Ich war erstaunt, wie wahnsinnig nett dort alle Leute sind. Sowohl Ärzte als auch Schwestern und Pfleger und auch nicht medizinisches Personal haben immer ein Lächeln auf den Lippen und geben einem das Gefühl, willkommen und geschätzt zu sein. Egal wie unvollständig und anfängermäßig mein consult und meine Patientenvorstellung manchmal war - sie haben mir genau erklärt, was warum fehlte, wie sie es gemacht hätten, und am Schluss bekam ich trotzdem immer mein "great job, thank you" zu hören. Allein das macht die Arbeit sehr angenehm.
Das Jewish General Hospital besteht aus einem alten Teil, der gerade nach und nach renoviert wird und einem neuen Teil. Die Klinik ist ziemlich groß und verwirrend gebaut, sodass man sich am Anfang nur verläuft. :D Macht nix, so entdeckt man die schönsten Arztzimmer mit Ausblick im 10. Stock. Man trägt in der Regel seine eigenen eleganten Klamotten - Turnschuhe oder Jeans trägt von den Ärzten und Studenten kein Mensch und wird auch nicht gern gesehen. Ich hatte immer einen Kittel drüber, die residents eigentlich nicht.
Fazit: Absolut weiterzuempfehlen. Auch wenn die Gebühren hoch sind, lohnt es sich wirklich und man lernt wahnsinnig viel. Wenn mal keine fellows/residents da sind und man mit dem Oberarzt alleine ist (kam in anderen Abteilungen häufiger vor als in der Gastro) ist man erst recht überfordert, aber trotzdem bleiben alle entspannt und super nett und bringen einem viel bei. Montreal ist toll, auch die Umgebung, ich würde es wieder machen!
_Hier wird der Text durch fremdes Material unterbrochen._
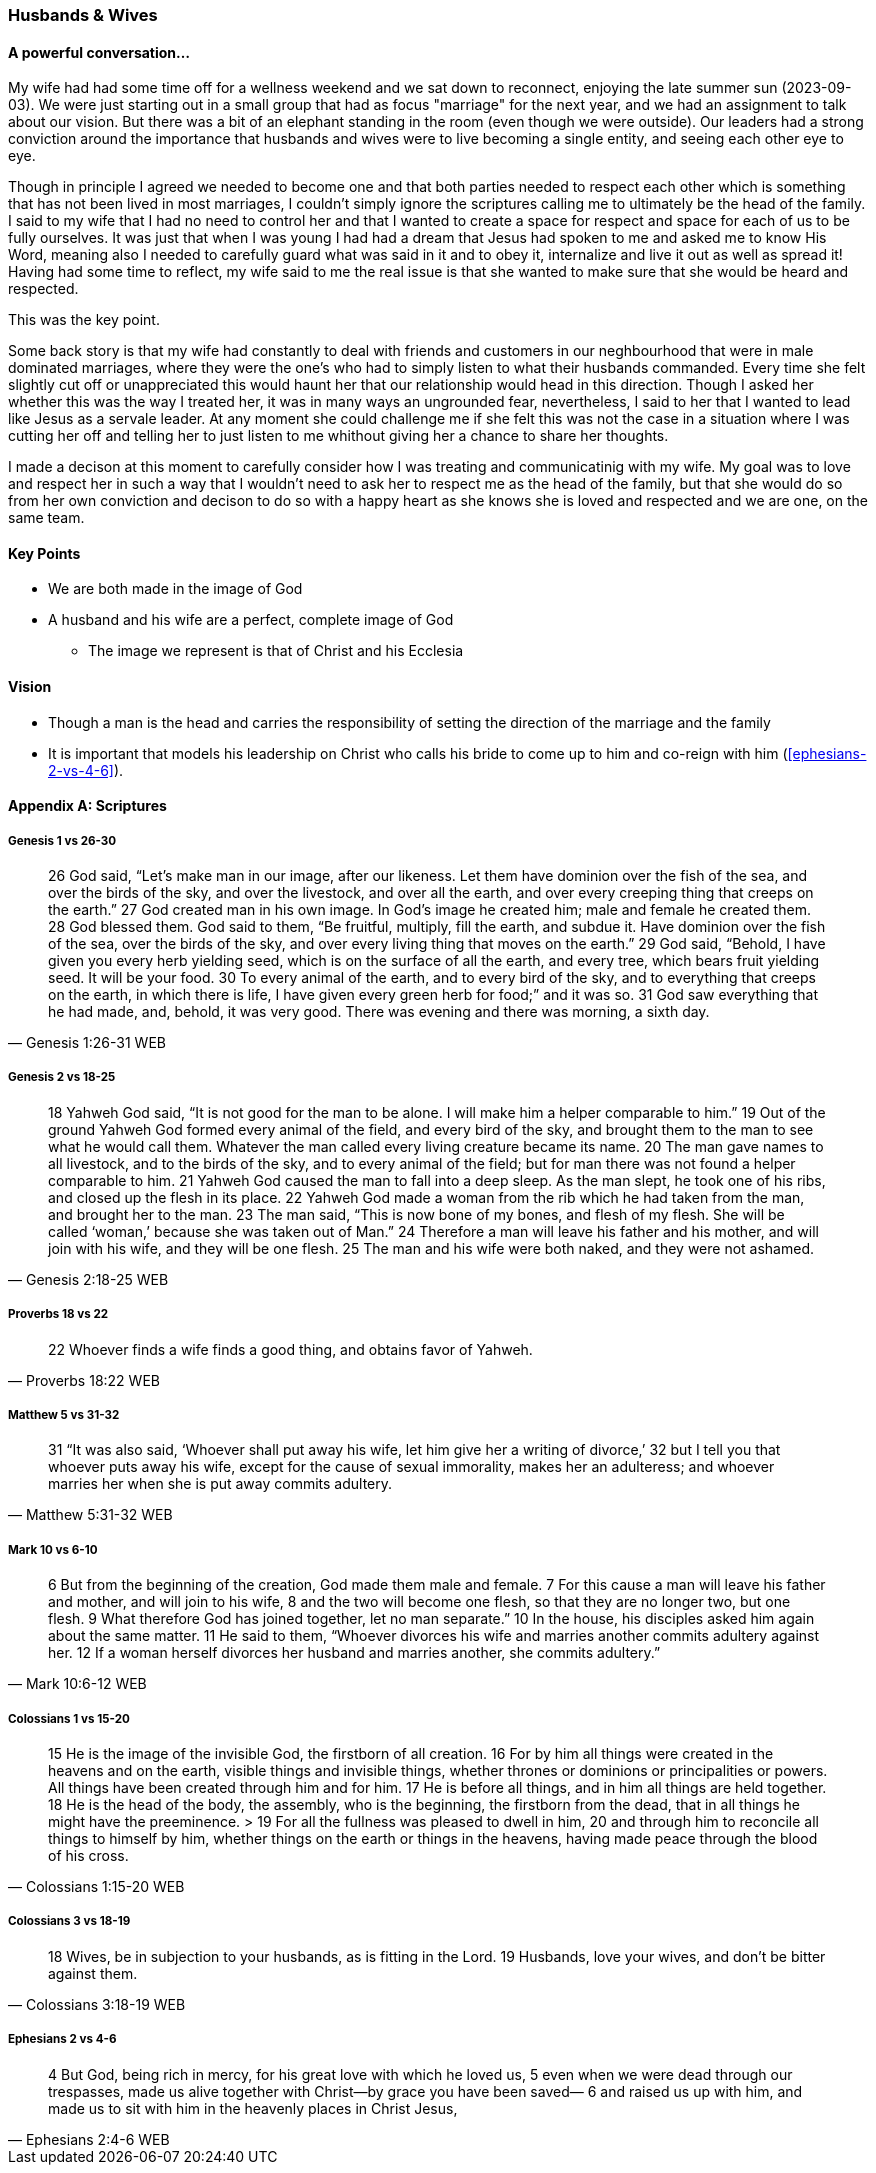 === Husbands & Wives

==== A powerful conversation...
My wife had had some time off for a wellness weekend and we sat down to reconnect,
enjoying the late summer sun (2023-09-03).
We were just starting out in a small group that had as focus "marriage" for the next year,
and we had an assignment to talk about our vision.
But there was a bit of an elephant standing in the room (even though we were outside).
Our leaders had a strong conviction around the importance that husbands and wives were to live becoming a single entity, and seeing each other eye to eye.

Though in principle I agreed we needed to become one and that both parties needed to respect each other which is something that has not been lived in most marriages, I couldn't simply ignore the scriptures calling me to ultimately be the head of the family.
I said to my wife that I had no need to control her and that I wanted to create a space for respect and space for each of us to be fully ourselves.
It was just that when I was young I had had a dream that Jesus had spoken to me and asked me to know His Word, meaning also I needed to carefully guard what was said in it and to obey it, internalize and live it out as well as spread it!
Having had some time to reflect, my wife said to me the real issue is that she wanted to make sure that she would be heard and respected.

This was the key point.

Some back story is that my wife had constantly to deal with friends and customers in our neghbourhood that were in male dominated marriages,
where they were the one's who had to simply listen to what their husbands commanded.
Every time she felt slightly cut off or unappreciated this would haunt her that our relationship would head in this direction.
Though I asked her whether this was the way I treated her, it was in many ways an ungrounded fear,
nevertheless, I said to her that I wanted to lead like Jesus as a servale leader.
At any moment she could challenge me if she felt this was not the case in a situation where I was cutting her off and telling her to just listen to me
whithout giving her a chance to share her thoughts.

I made a decison at this moment to carefully consider how I was treating and communicatinig with my wife.
My goal was to love and respect her in such a way that I wouldn't need to ask her to respect me as the head of the family,
but that she would do so from her own conviction and decison to do so with a happy heart as she knows she is loved and respected
and we are one, on the same team.

==== Key Points
* We are both made in the image of God
* A husband and his wife are a perfect, complete image of God
** The image we represent is that of Christ and his Ecclesia

==== Vision
* Though a man is the head and carries the responsibility of setting the direction of the marriage and the family
* It is important that models his leadership on Christ who calls his bride to come up to him and co-reign with him (<<ephesians-2-vs-4-6>>).


==== Appendix A: Scriptures

===== Genesis 1 vs 26-30

> 26 God said, “Let’s make man in our image, after our likeness. Let them have dominion over the fish of the sea, and over the birds of the sky, and over the livestock, and over all the earth, and over every creeping thing that creeps on the earth.”
> 27 God created man in his own image. In God’s image he created him; male and female he created them.
> 28 God blessed them. God said to them, “Be fruitful, multiply, fill the earth, and subdue it. Have dominion over the fish of the sea, over the birds of the sky, and over every living thing that moves on the earth.”
> 29 God said, “Behold, I have given you every herb yielding seed, which is on the surface of all the earth, and every tree, which bears fruit yielding seed. It will be your food.
> 30 To every animal of the earth, and to every bird of the sky, and to everything that creeps on the earth, in which there is life, I have given every green herb for food;” and it was so.
> 31 God saw everything that he had made, and, behold, it was very good. There was evening and there was morning, a sixth day.
> -- Genesis 1:26-31 WEB

===== Genesis 2 vs 18-25

> 18 Yahweh God said, “It is not good for the man to be alone. I will make him a helper comparable to him.”
> 19 Out of the ground Yahweh God formed every animal of the field, and every bird of the sky, and brought them to the man to see what he would call them. Whatever the man called every living creature became its name.
> 20 The man gave names to all livestock, and to the birds of the sky, and to every animal of the field; but for man there was not found a helper comparable to him.
> 21 Yahweh God caused the man to fall into a deep sleep. As the man slept, he took one of his ribs, and closed up the flesh in its place.
> 22 Yahweh God made a woman from the rib which he had taken from the man, and brought her to the man.
> 23 The man said, “This is now bone of my bones, and flesh of my flesh. She will be called ‘woman,’ because she was taken out of Man.”
> 24 Therefore a man will leave his father and his mother, and will join with his wife, and they will be one flesh.
> 25 The man and his wife were both naked, and they were not ashamed.
> -- Genesis 2:18-25 WEB

===== Proverbs 18 vs 22

> 22 Whoever finds a wife finds a good thing, and obtains favor of Yahweh.
> -- Proverbs 18:22 WEB

===== Matthew 5 vs 31-32

> 31 “It was also said, ‘Whoever shall put away his wife, let him give her a writing of divorce,’
> 32 but I tell you that whoever puts away his wife, except for the cause of sexual immorality, makes her an adulteress; and whoever marries her when she is put away commits adultery.
> -- Matthew 5:31-32 WEB

===== Mark 10 vs 6-10

> 6  But from the beginning of the creation, God made them male and female.
> 7  For this cause a man will leave his father and mother, and will join to his wife,
> 8  and the two will become one flesh, so that they are no longer two, but one flesh.
> 9  What therefore God has joined together, let no man separate.”
> 10 In the house, his disciples asked him again about the same matter.
> 11 He said to them, “Whoever divorces his wife and marries another commits adultery against her.
> 12 If a woman herself divorces her husband and marries another, she commits adultery.”
> -- Mark 10:6-12 WEB

===== Colossians 1 vs 15-20
> 15 He is the image of the invisible God, the firstborn of all creation.
> 16 For by him all things were created in the heavens and on the earth, visible things and invisible things, whether thrones or dominions or principalities or powers. All things have been created through him and for him.
> 17 He is before all things, and in him all things are held together.
> 18 He is the head of the body, the assembly, who is the beginning, the firstborn from the dead, that in all things he might have the preeminence. > 19 For all the fullness was pleased to dwell in him,
> 20 and through him to reconcile all things to himself by him, whether things on the earth or things in the heavens, having made peace through the blood of his cross.
> -- Colossians 1:15-20 WEB

===== Colossians 3 vs 18-19
> 18 Wives, be in subjection to your husbands, as is fitting in the Lord.
> 19 Husbands, love your wives, and don’t be bitter against them.
> -- Colossians 3:18-19 WEB

===== Ephesians 2 vs 4-6

> 4 But God, being rich in mercy, for his great love with which he loved us,
> 5 even when we were dead through our trespasses, made us alive together with Christ—by grace you have been saved—
> 6 and raised us up with him, and made us to sit with him in the heavenly places in Christ Jesus,
> -- Ephesians 2:4-6 WEB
PS: Als ich ankam wusste niemand im Team von mir und konnte mir auch nicht sagen, was ich alles beachten muss und brauche. Man braucht eine ID-Card, und einen Zugang zu ChartMaxx und OACIS, die Computersysteme, dafür muss man sich im Intranet Video-Tutorials anschauen und sich ein bisschen durch die IT-Abteilung durch telefonieren. Auf jeden Fall gleich am Anfang machen, manchmal dauert es etwas, bis das alles funktioniert!
Bewerbung
Bewerbung habe ich 7 Monate im Voraus online über das AFMC-Portal eingereicht. Auf jeden Fall frühzeitig drum kümmern um alle Dokumente beisammen zu haben! Man muss sich nicht zwangsläufig an den Rotationsblocks der kanadischen Studenten und Residents halten.